Il consigliere comunale è intervenuto durante la seduta di lunedì 24 febbraio, chiedendo alla Giunta Brivio di mettere in atto le forme di tutela, anche se fossero minime, nei confronti dei lavoratori

 

Sono momenti complessi, in Lombardia, per un po' tutte le aziende a causa delle misure adottate per limitare la diffusione del Nuovo coronavirus. Le difficoltà vanno estese anche ai semplici lavoratori in proprio, che spesso e volentieri sono costretti a dover rinunciare ai loro lavori: tra questi vanno inseriti coloro che compongono il personale dei servizi educativi, fortemente penalizzato dalla totale chiusura degli Istituti scolastici di ogni ordine e grado sul territorio lombardo.

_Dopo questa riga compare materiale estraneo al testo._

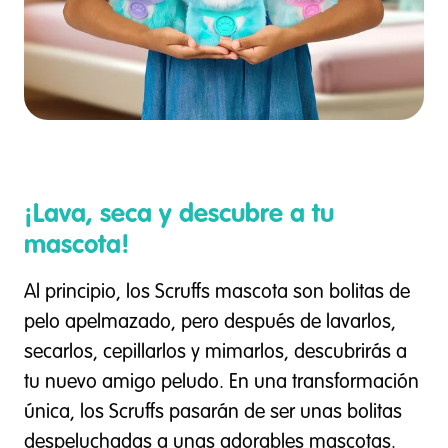
¡Lava, seca y descubre a tu
mascota!
Al principio, los Scruffs mascota son bolitas de
pelo apelmazado, pero después de lavarlos,
secarlos, cepillarlos y mimarlos, descubrirás a
tu nuevo amigo peludo. En una transformación
única, los Scruffs pasarán de ser unas bolitas
despeluchadas a unas adorables mascotas.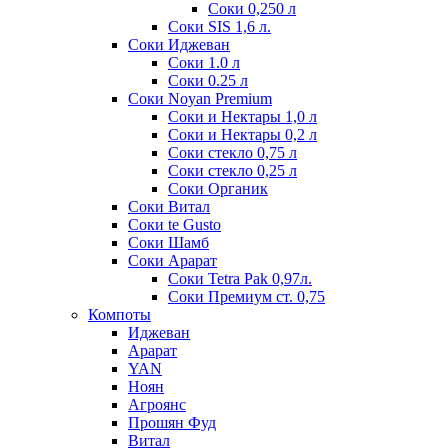
Соки 0,250 л
Соки SIS 1,6 л.
Соки Иджеван
Соки 1.0 л
Соки 0.25 л
Соки Noyan Premium
Соки и Нектары 1,0 л
Соки и Нектары 0,2 л
Соки стекло 0,75 л
Соки стекло 0,25 л
Соки Органик
Соки Витал
Соки te Gusto
Соки Шамб
Соки Арарат
Соки Tetra Pak 0,97л.
Соки Премиум ст. 0,75
Компоты
Иджеван
Арарат
YAN
Ноян
Агроянс
Прошян Фуд
Витал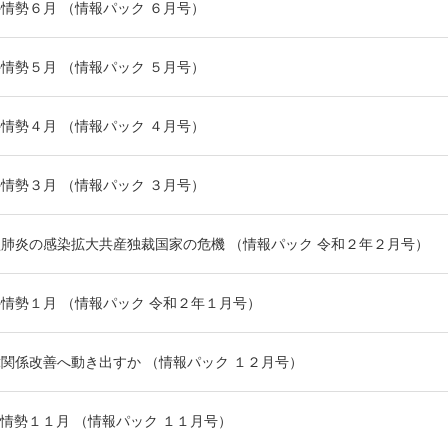
情勢６月 （情報パック ６月号）
情勢５月 （情報パック ５月号）
情勢４月 （情報パック ４月号）
情勢３月 （情報パック ３月号）
肺炎の感染拡大 共産独裁国家の危機 （情報パック 令和２年２月号）
情勢１月 （情報パック 令和２年１月号）
関係改善へ動き出すか （情報パック １２月号）
情勢１１月 （情報パック １１月号）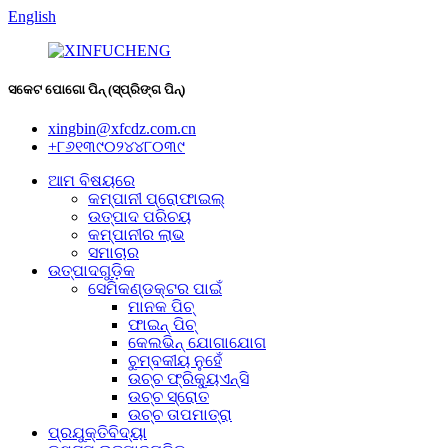
English
ସକେଟ ପୋଗୋ ପିନ୍ (ସ୍ପ୍ରିଙ୍ଗ ପିନ୍)
xingbin@xfcdz.com.cn
+୮୬୧୩୯୦୨୪୪୮୦୩୯
ଆମ ବିଷୟରେ
କମ୍ପାନୀ ପ୍ରୋଫାଇଲ୍
ଉତ୍ପାଦ ପରିଚୟ
କମ୍ପାନୀର ଲାଭ
ସମାଚାର
ଉତ୍ପାଦଗୁଡ଼ିକ
ସେମିକଣ୍ଡକ୍ଟର ପାଇଁ
ମାନକ ପିଚ୍
ଫାଇନ୍ ପିଚ୍
କେଲଭିନ୍ ଯୋଗାଯୋଗ
ଚୁମ୍ବକୀୟ ନୁହେଁ
ଉଚ୍ଚ ଫ୍ରିକ୍ୟୁଏନ୍ସି
ଉଚ୍ଚ ସ୍ରୋତ
ଉଚ୍ଚ ତାପମାତ୍ରା
ପ୍ରଯୁକ୍ତିବିଦ୍ୟା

«Gli eventi che stanno colpendo la Regione hanno pesanti ripercussioni su traffico e luoghi aggregazione di vario genere - ha spiegato il consigliere Filippo Boscagli durante la seduta del Consiglio Comunale tenutasi lunedì -, ma le sta avendo anche il personale dei servizi educativi a causa della chiusure delle scuole, doverosa. E' una tipologia di personale dalla contrattazione molto debole, che viene pagata solamente per il servizio svolto: questo vuol dire che se non ci si reca a scuola non si viene pagati, nove euro circa all'ora tra l'altro. In parte il loro trattamento dipende dalla politica dei Comuni, di conseguenza sarebbe interessante che quello di Lecco, già avanti nella sua gestione rispetto ad altri, si facesse promotore di una forma di tutela del contratto e dello stipendio di questi dipendenti, che devono rinunciare al reddito se gli Istituti chiudono. Facciamo quel poco che possiamo fare, in una situazione così complessa, ma facciamolo».